[Stored items]
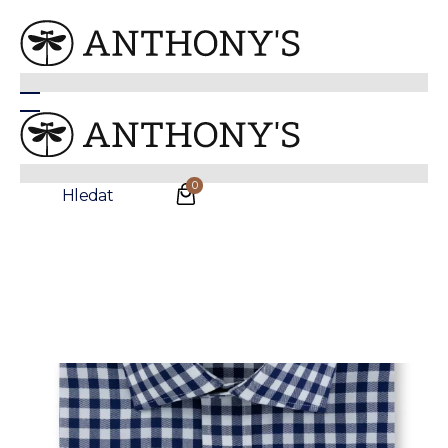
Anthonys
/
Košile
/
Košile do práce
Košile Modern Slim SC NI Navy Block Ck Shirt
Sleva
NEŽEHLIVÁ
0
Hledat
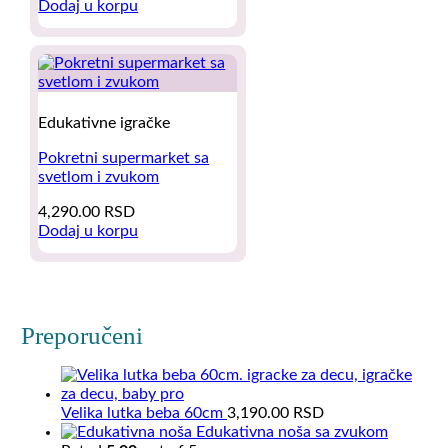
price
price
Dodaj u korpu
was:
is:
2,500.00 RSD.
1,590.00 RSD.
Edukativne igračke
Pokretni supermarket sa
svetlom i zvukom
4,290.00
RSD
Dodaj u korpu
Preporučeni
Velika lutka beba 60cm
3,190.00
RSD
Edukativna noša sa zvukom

WORK ITEM. Could you give the text from all of the material above again, line for line and unchanged, with the pictures left out?

COMPLETED EXERCISE.
Anthonys
/
Košile
/
Košile do práce
Košile Modern Slim SC NI Navy Block Ck Shirt
Sleva
NEŽEHLIVÁ
0
Hledat
price
price
Dodaj u korpu
was:
is:
2,500.00 RSD.
1,590.00 RSD.
Edukativne igračke
Pokretni supermarket sa
svetlom i zvukom
4,290.00
RSD
Dodaj u korpu
Preporučeni
Velika lutka beba 60cm
3,190.00
RSD
Edukativna noša sa zvukom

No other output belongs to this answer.